Whether it’s people being handed fines for travelling to meet up for a walk or the Prime Minister being spotted on a bike seven miles away from home, the appliance of pandemic lockdown guidelines is a hot topic right now.
Runners aren’t exempt from this increased scrutiny being placed on those engaging in their “daily exercise” under the UK governments’ guidelines.
As with the first lockdown, a minority on social media are complaining about runners going past others breathing heavily. However, should we feel guilty for going out for a run?
It has long been recognised that the risk of transmission of coronavirus outdoors is much lower than for indoors.
Muge Cevik, a researcher in infectious diseases, this week posted on Twitter a lengthy discussion on the risks of spreading or catching the virus outdoors. She wrote in part: “Contact tracing studies suggest that transmission risk is 20 times higher in indoor settings compared with outdoor environments.”

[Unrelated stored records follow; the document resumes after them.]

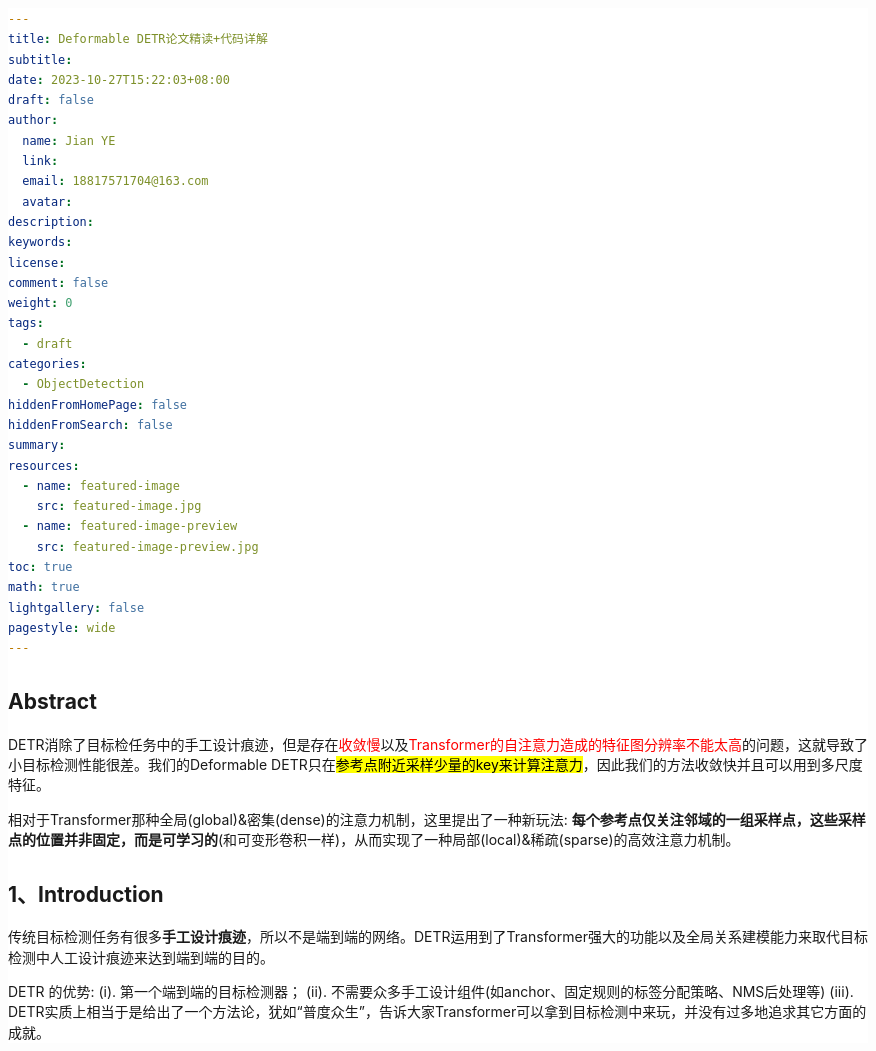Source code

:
 ```yaml
---
title: Deformable DETR论文精读+代码详解
subtitle:
date: 2023-10-27T15:22:03+08:00
draft: false
author:
  name: Jian YE
  link:
  email: 18817571704@163.com
  avatar:
description:
keywords:
license:
comment: false
weight: 0
tags:
  - draft
categories:
  - ObjectDetection
hiddenFromHomePage: false
hiddenFromSearch: false
summary:
resources:
  - name: featured-image
    src: featured-image.jpg
  - name: featured-image-preview
    src: featured-image-preview.jpg
toc: true
math: true
lightgallery: false
pagestyle: wide
---
```


## Abstract
DETR消除了目标检任务中的手工设计痕迹，但是存在<font color=red>收敛慢</font>以及<font color=red>Transformer的自注意力造成的特征图分辨率不能太高</font>的问题，这就导致了小目标检测性能很差。我们的Deformable DETR只在<mark>参考点附近采样少量的key来计算注意力</mark>，因此我们的方法收敛快并且可以用到多尺度特征。

相对于Transformer那种全局(global)&密集(dense)的注意力机制，这里提出了一种新玩法: **每个参考点仅关注邻域的一组采样点，这些采样点的位置并非固定，而是可学习的**(和可变形卷积一样)，从而实现了一种局部(local)&稀疏(sparse)的高效注意力机制。

## 1、Introduction

传统目标检测任务有很多**手工设计痕迹**，所以不是端到端的网络。DETR运用到了Transformer强大的功能以及全局关系建模能力来取代目标检测中人工设计痕迹来达到端到端的目的。

DETR 的优势:
(i). 第一个端到端的目标检测器；
(ii). 不需要众多手工设计组件(如anchor、固定规则的标签分配策略、NMS后处理等)
(iii). DETR实质上相当于是给出了一个方法论，犹如“普度众生”，告诉大家Transformer可以拿到目标检测中来玩，并没有过多地追求其它方面的成就。
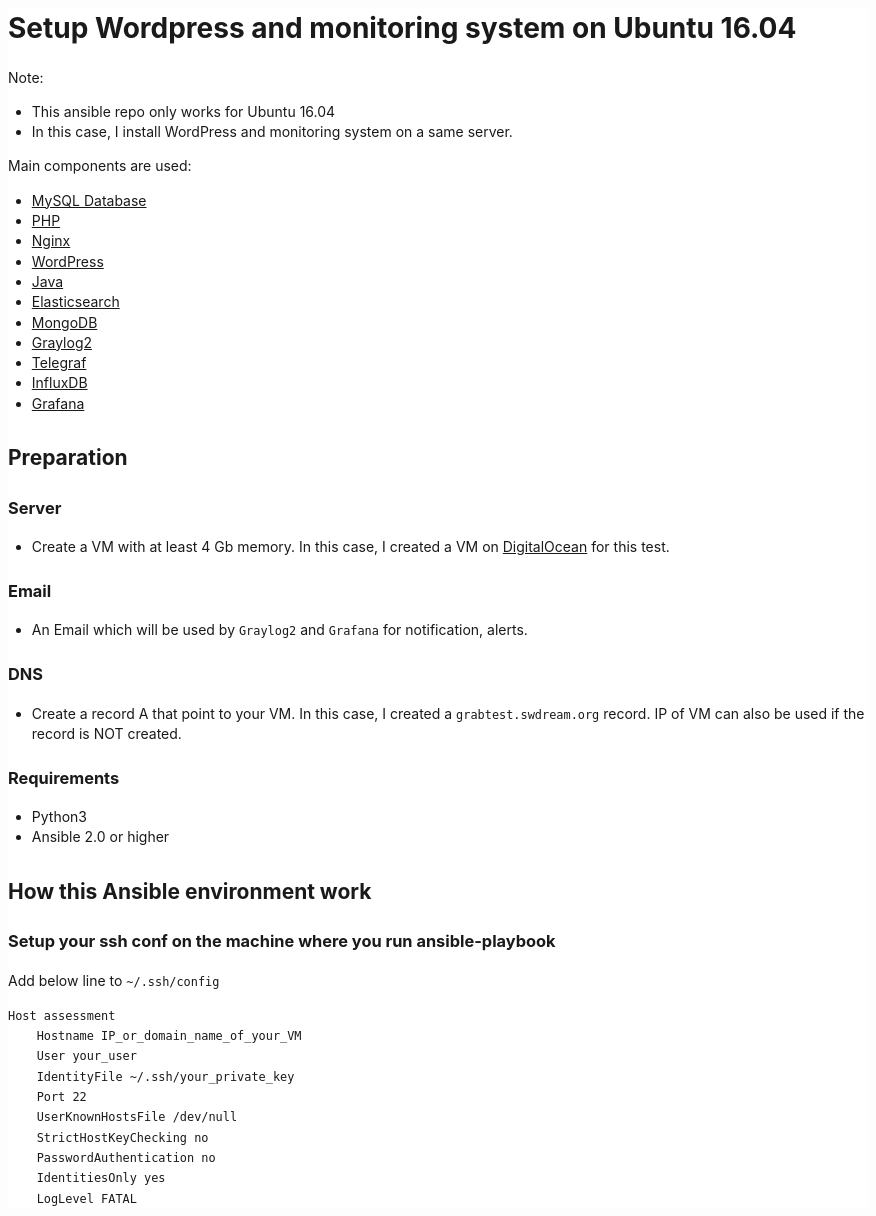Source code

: # Setup Wordpress and monitoring system on Ubuntu 16.04

Note:
- This ansible repo only works for Ubuntu 16.04
- In this case, I install WordPress and monitoring system on a same server.

Main components are used:

- [MySQL Database](https://dev.mysql.com/doc/)
- [PHP](http://php.net/docs.php)
- [Nginx](https://nginx.org/en/docs/)
- [WordPress](https://wordpress.org/)
- [Java](https://docs.oracle.com/javase/8/docs/)
- [Elasticsearch](https://www.elastic.co/)
- [MongoDB](https://www.mongodb.com/)
- [Graylog2](http://docs.graylog.org/en/2.4/)
- [Telegraf](https://docs.influxdata.com/telegraf)
- [InfluxDB](https://docs.influxdata.com/influxdb)
- [Grafana](http://docs.grafana.org/)

## Preparation

### Server

- Create a VM with at least 4 Gb memory. In this case, I created a VM on [DigitalOcean](https://www.digitalocean.com/)
 for this test.

### Email

- An Email which will be used by `Graylog2` and `Grafana` for notification, alerts.

### DNS

- Create a record A that point to your VM. In this case, I created a `grabtest.swdream.org` record.
IP of VM can also be used if the record is NOT created.

### Requirements

- Python3
- Ansible 2.0 or higher

## How this Ansible environment work

### Setup your ssh conf on the machine where you run ansible-playbook

Add below line to `~/.ssh/config`

```
Host assessment
    Hostname IP_or_domain_name_of_your_VM
    User your_user
    IdentityFile ~/.ssh/your_private_key
    Port 22
    UserKnownHostsFile /dev/null
    StrictHostKeyChecking no
    PasswordAuthentication no
    IdentitiesOnly yes
    LogLevel FATAL
```
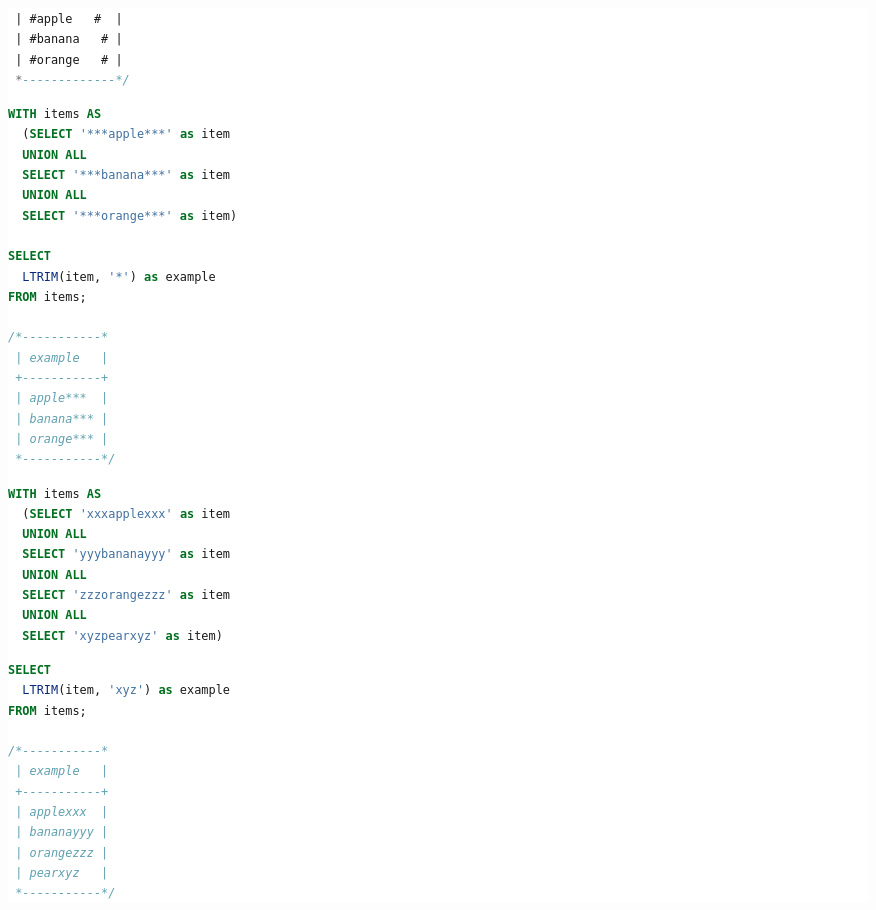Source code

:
 ```sql
 | #apple   #  |
 | #banana   # |
 | #orange   # |
 *-------------*/
```

```sql
WITH items AS
  (SELECT '***apple***' as item
  UNION ALL
  SELECT '***banana***' as item
  UNION ALL
  SELECT '***orange***' as item)

SELECT
  LTRIM(item, '*') as example
FROM items;

/*-----------*
 | example   |
 +-----------+
 | apple***  |
 | banana*** |
 | orange*** |
 *-----------*/
```

```sql
WITH items AS
  (SELECT 'xxxapplexxx' as item
  UNION ALL
  SELECT 'yyybananayyy' as item
  UNION ALL
  SELECT 'zzzorangezzz' as item
  UNION ALL
  SELECT 'xyzpearxyz' as item)
```

```sql
SELECT
  LTRIM(item, 'xyz') as example
FROM items;

/*-----------*
 | example   |
 +-----------+
 | applexxx  |
 | bananayyy |
 | orangezzz |
 | pearxyz   |
 *-----------*/
```
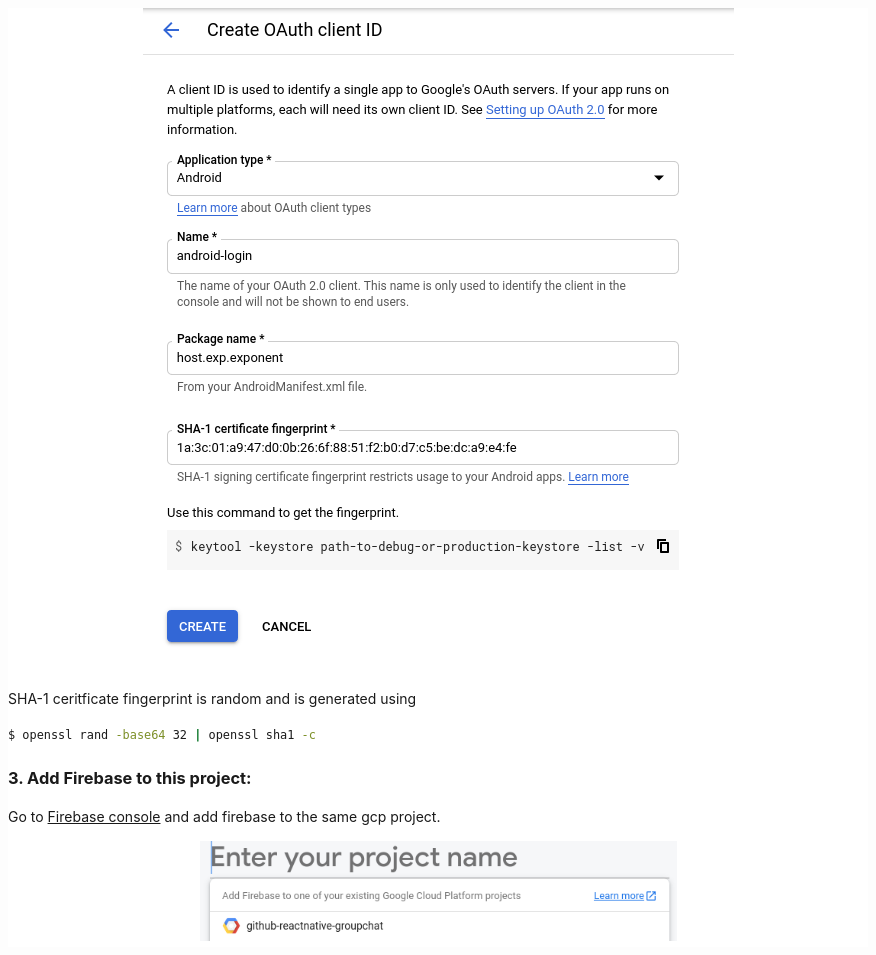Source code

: <p align="center">
  <img src="images/4.png">
</p>

SHA-1 ceritficate fingerprint is random and is generated using 
```sh
$ openssl rand -base64 32 | openssl sha1 -c
```


### 3. Add Firebase to this project:

Go to [Firebase console](https://console.firebase.google.com/) and add firebase to the same gcp project.
<p align="center">
  <img width="477" height="100" src="images/5.png">
</p>
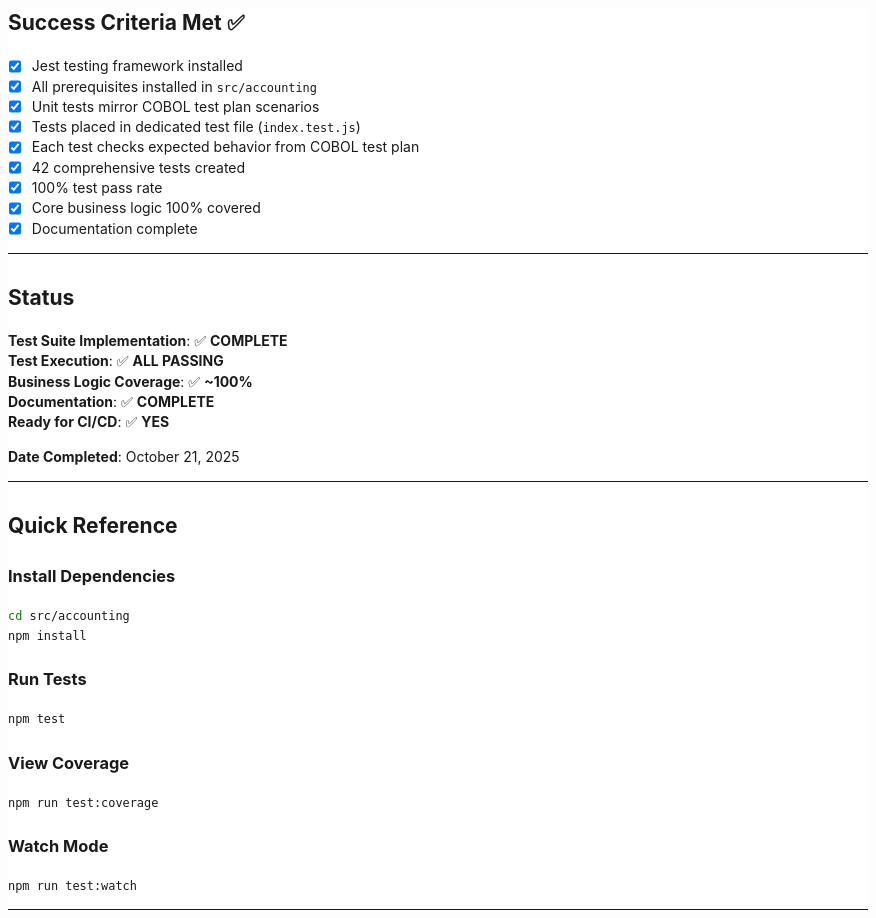
## Success Criteria Met ✅

- [x] Jest testing framework installed
- [x] All prerequisites installed in `src/accounting`
- [x] Unit tests mirror COBOL test plan scenarios
- [x] Tests placed in dedicated test file (`index.test.js`)
- [x] Each test checks expected behavior from COBOL test plan
- [x] 42 comprehensive tests created
- [x] 100% test pass rate
- [x] Core business logic 100% covered
- [x] Documentation complete

---

## Status

**Test Suite Implementation**: ✅ **COMPLETE**  
**Test Execution**: ✅ **ALL PASSING**  
**Business Logic Coverage**: ✅ **~100%**  
**Documentation**: ✅ **COMPLETE**  
**Ready for CI/CD**: ✅ **YES**

**Date Completed**: October 21, 2025

---

## Quick Reference

### Install Dependencies
```bash
cd src/accounting
npm install
```

### Run Tests
```bash
npm test
```

### View Coverage
```bash
npm run test:coverage
```

### Watch Mode
```bash
npm run test:watch
```

---
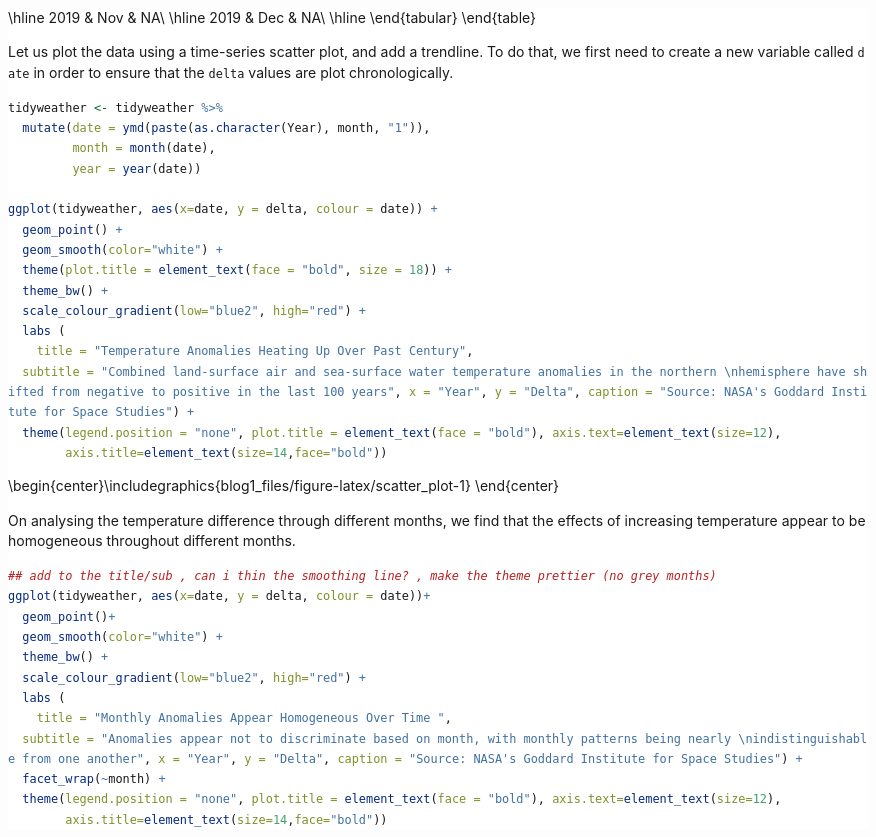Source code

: \hline
2019 & Nov & NA\\
\hline
2019 & Dec & NA\\
\hline
\end{tabular}
\end{table}

Let us plot the data using a time-series scatter plot, and add a trendline. To do that, we first need to create a new variable called `date` in order to ensure that the `delta` values are plot chronologically.


```r
tidyweather <- tidyweather %>%
  mutate(date = ymd(paste(as.character(Year), month, "1")),
         month = month(date),
         year = year(date))

ggplot(tidyweather, aes(x=date, y = delta, colour = date)) +
  geom_point() +
  geom_smooth(color="white") + 
  theme(plot.title = element_text(face = "bold", size = 18)) + 
  theme_bw() + 
  scale_colour_gradient(low="blue2", high="red") +
  labs (
    title = "Temperature Anomalies Heating Up Over Past Century", 
  subtitle = "Combined land-surface air and sea-surface water temperature anomalies in the northern \nhemisphere have shifted from negative to positive in the last 100 years", x = "Year", y = "Delta", caption = "Source: NASA's Goddard Institute for Space Studies") +
  theme(legend.position = "none", plot.title = element_text(face = "bold"), axis.text=element_text(size=12),
        axis.title=element_text(size=14,face="bold"))
```



\begin{center}\includegraphics{blog1_files/figure-latex/scatter_plot-1} \end{center}

On analysing the temperature difference through different months, we find that the effects of increasing temperature appear to be homogeneous throughout different months. 


```r
## add to the title/sub , can i thin the smoothing line? , make the theme prettier (no grey months)
ggplot(tidyweather, aes(x=date, y = delta, colour = date))+
  geom_point()+
  geom_smooth(color="white") +
  theme_bw() +
  scale_colour_gradient(low="blue2", high="red") +
  labs (
    title = "Monthly Anomalies Appear Homogeneous Over Time ", 
  subtitle = "Anomalies appear not to discriminate based on month, with monthly patterns being nearly \nindistinguishable from one another", x = "Year", y = "Delta", caption = "Source: NASA's Goddard Institute for Space Studies") +
  facet_wrap(~month) + 
  theme(legend.position = "none", plot.title = element_text(face = "bold"), axis.text=element_text(size=12),
        axis.title=element_text(size=14,face="bold"))
```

The University of St Andrews physician, who has acted as an advisor to the Chief Medical Officer of Scotland and the World Health Organization, added: “The small number of cases where outdoor transmission might have occurred were associated w/close interactions, particularly extended duration, or settings where people mixed indoors alongside an outdoor setting.
“Therefore, outdoor risk is negligible unless it involves close interaction or you are in a crowded or semi-outdoor environment. For example, walking on the street with no f2f contact, or passing by a jogger, the risk is very low as the duration of interaction is brief.”
Further, a report commissioned by parkrun and published in September 2020 which reviewed available scientific papers concluded: “There are very few examples of outdoor transmission of COVID-19 in everyday life, suggesting very low risk.”
Of course, that does not mean that it is impossible to spread or catch coronavirus while running outdoors. It’s also worth bearing in mind one review which wrote for background: “While risk of outdoor transmission of respiratory viral infections is hypothesized to be low, there is limited data of SARS-CoV-2 transmission in outdoor compared to indoor settings.”
Most importantly, runners need to respect the rules that are in place and respect others’ personal space.
Current UK government guidance for England, which mirror those for the other home nations, say you should keep 2m apart from others not in your household or bubble. It adds: “Where this is not possible, stay 1 metre apart with extra precautions (like wearing a face covering).”
Remember that runners tend to move much more quickly than walkers. Therefore, we have more time to get out of the way of other users of paths and trails, particularly as we might be upon them before they’ve realised.
In short, running - like all exercise - is great for our physical and mental health. While government and their scientific advisers allow it, we should keep it up - of course with adherence to social distancing and other guidelines.